For that all-important winter gear, skiers and boarders should head to SHRED SPORTS OUTLET, DICK’S SPORTING GOODS, REI SPOKANE or the SPOKANE ALPINE HAUS, which boasts more than 40 years in the biz.
Done with that equipment or looking for the most affordable way to ease into the winter sport season? Check out PLAY IT AGAIN SPORTS for pre-owned gear that fits your shoe size and your budget.
Visit either SPORTSMAN’S WAREHOUSE location (Spokane Valley and Spokane) and NORTH 40 OUTFITTERS for a range of outdoor gear, like binoculars, for a low-impact winter activity that will have you seeing the Northwest in a whole new light.
This is a perfect time to get outside to go BIRDWATCHING, specifically ducks, says Alan McCoy, president of the Spokane Audubon Society, who describes the quackers as “some of the most beautiful birds on the planet in their very freshest and brightest plumage.”
McCoy recommends Mount Spokane, Liberty Lake, Iller Creek, Stevens Creek in general and this handy guide from Audubon Washington: wa.audubon.org/birds/great-washington-state-birding-trail. If you’re specifically looking for ducks, geese or swan, try Slavin Conservation Area, Turnbull National Wildlife Refuge or the Spokane River.
“Even though waterfowl are out in the open and just ‘sitting ducks,’” says McCoy, “when humans approach they will gradually make their way to the other side of the lake or river or abruptly fly away to another spot even farther away.” The best way to view them is a slow and careful approach, leaving the pooch at home and limiting your talking to a whisper.
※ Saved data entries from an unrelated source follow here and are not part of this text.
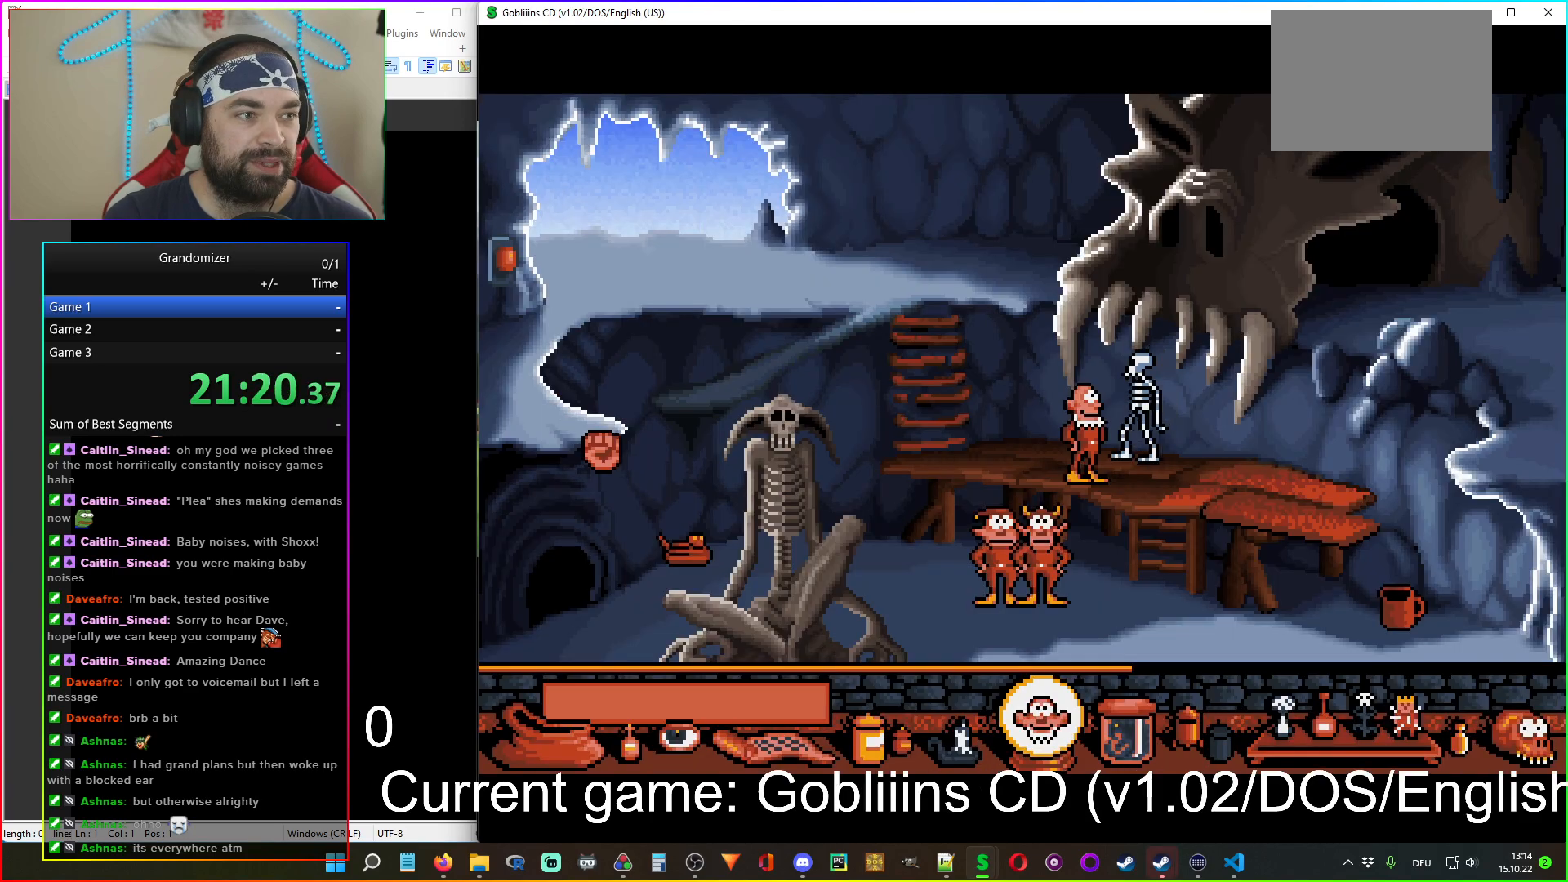
{"keys": [], "mouse": [], "events": []}
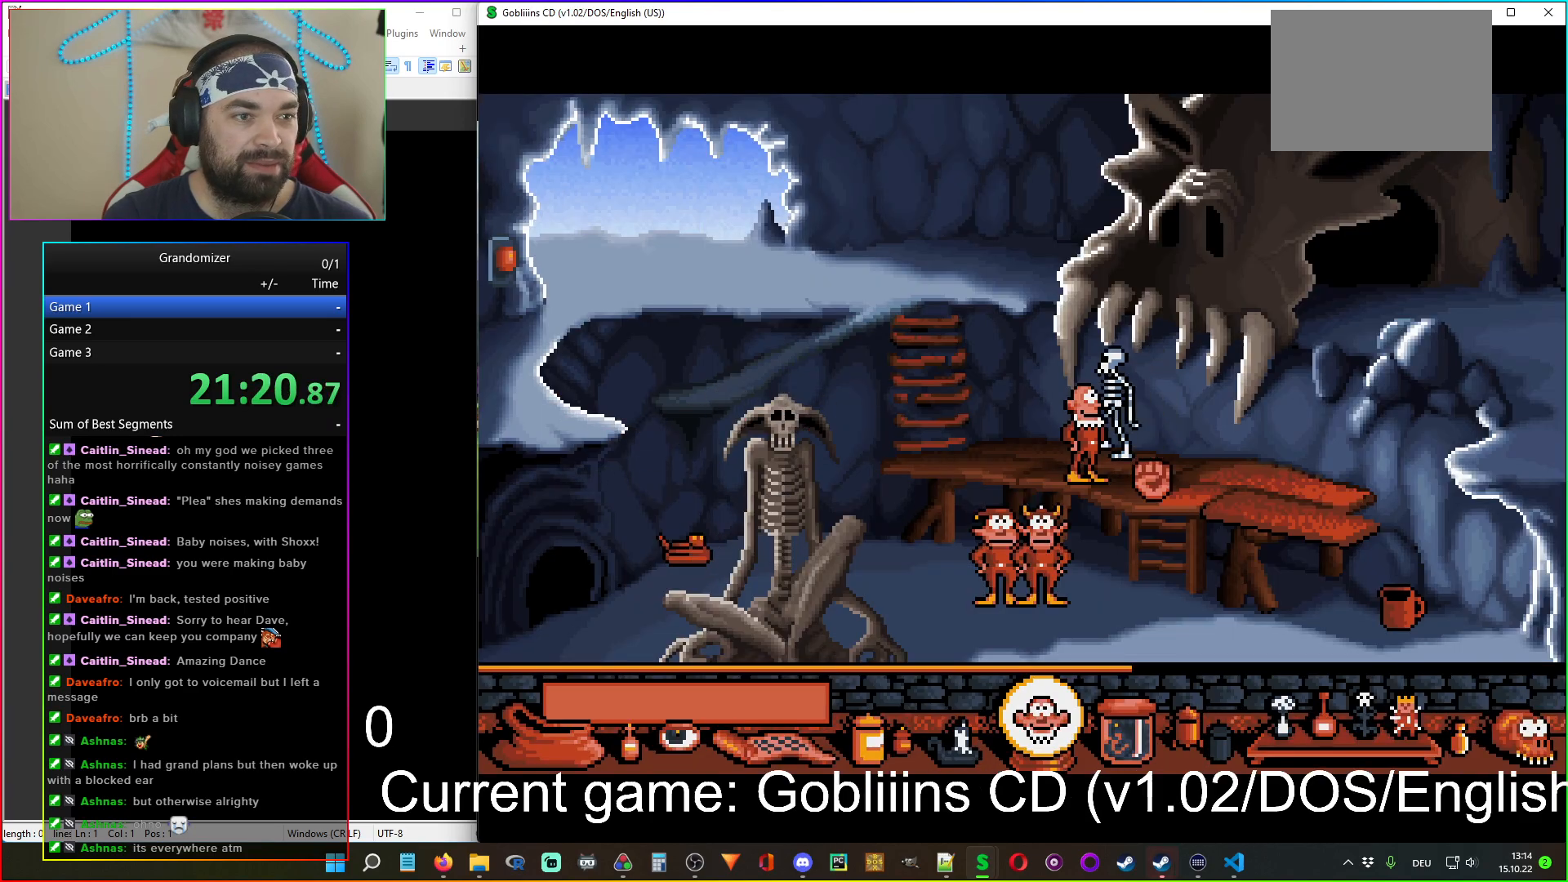
{"keys": [], "mouse": [], "events": []}
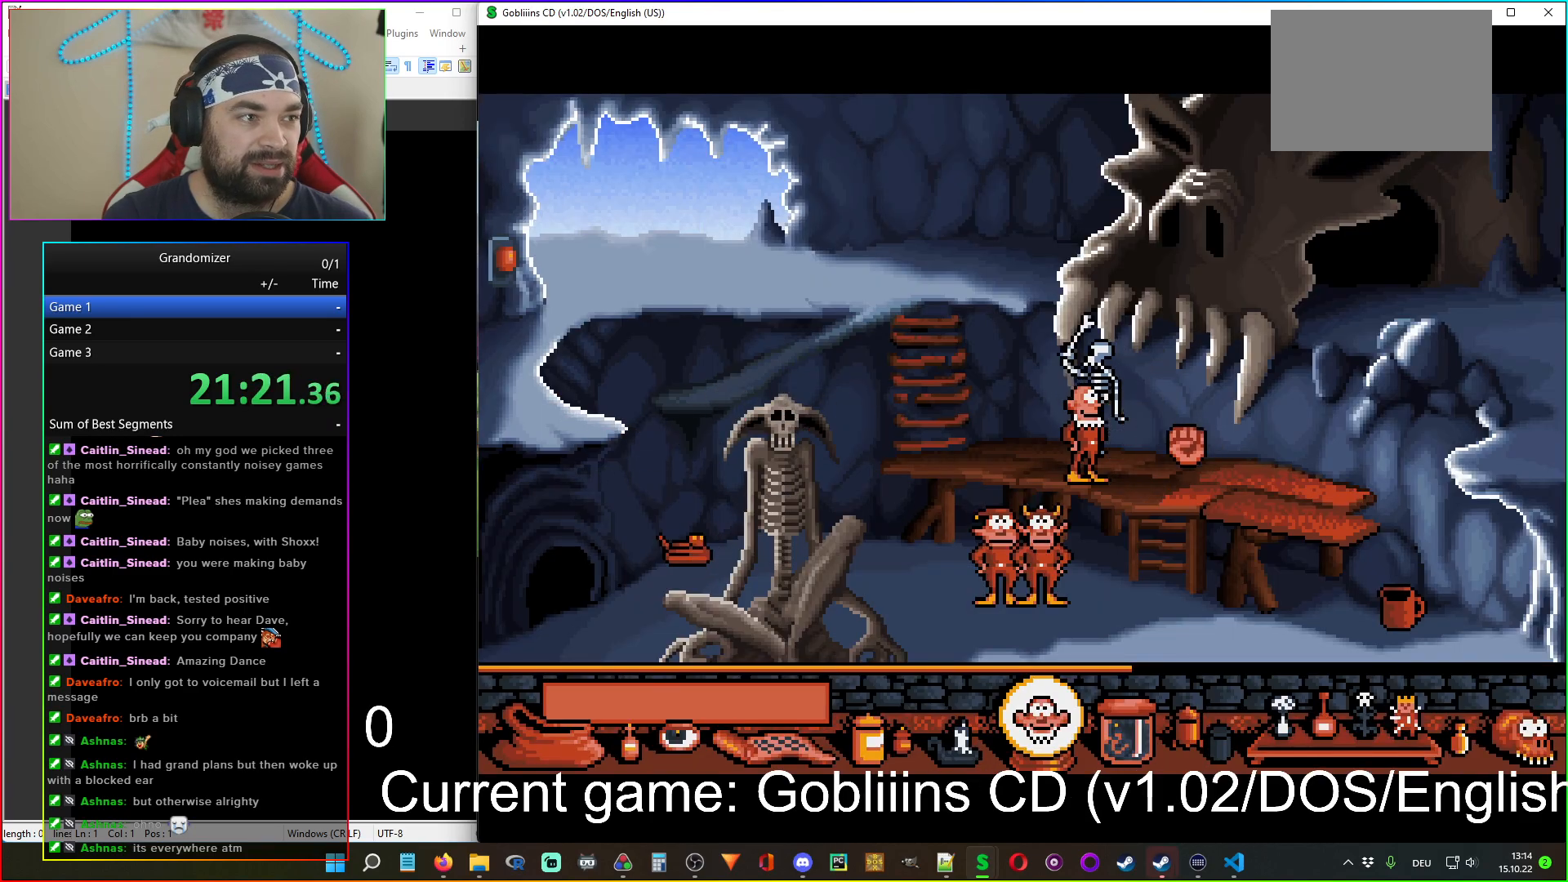
{"keys": [], "mouse": [], "events": []}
You’ll need good binoculars for general birdwatching, says McCoy, but for watching waterfowl, he recommends a spotting scope or a camera with a good zoom lens. Another helpful tool: free, downloadable apps that help you identify what you’re seeing.
“But you don’t have to have anything at all to appreciate these wonderful creatures,” says McCoy. “You just need to get outside to a nearby lake or river and watch and listen!”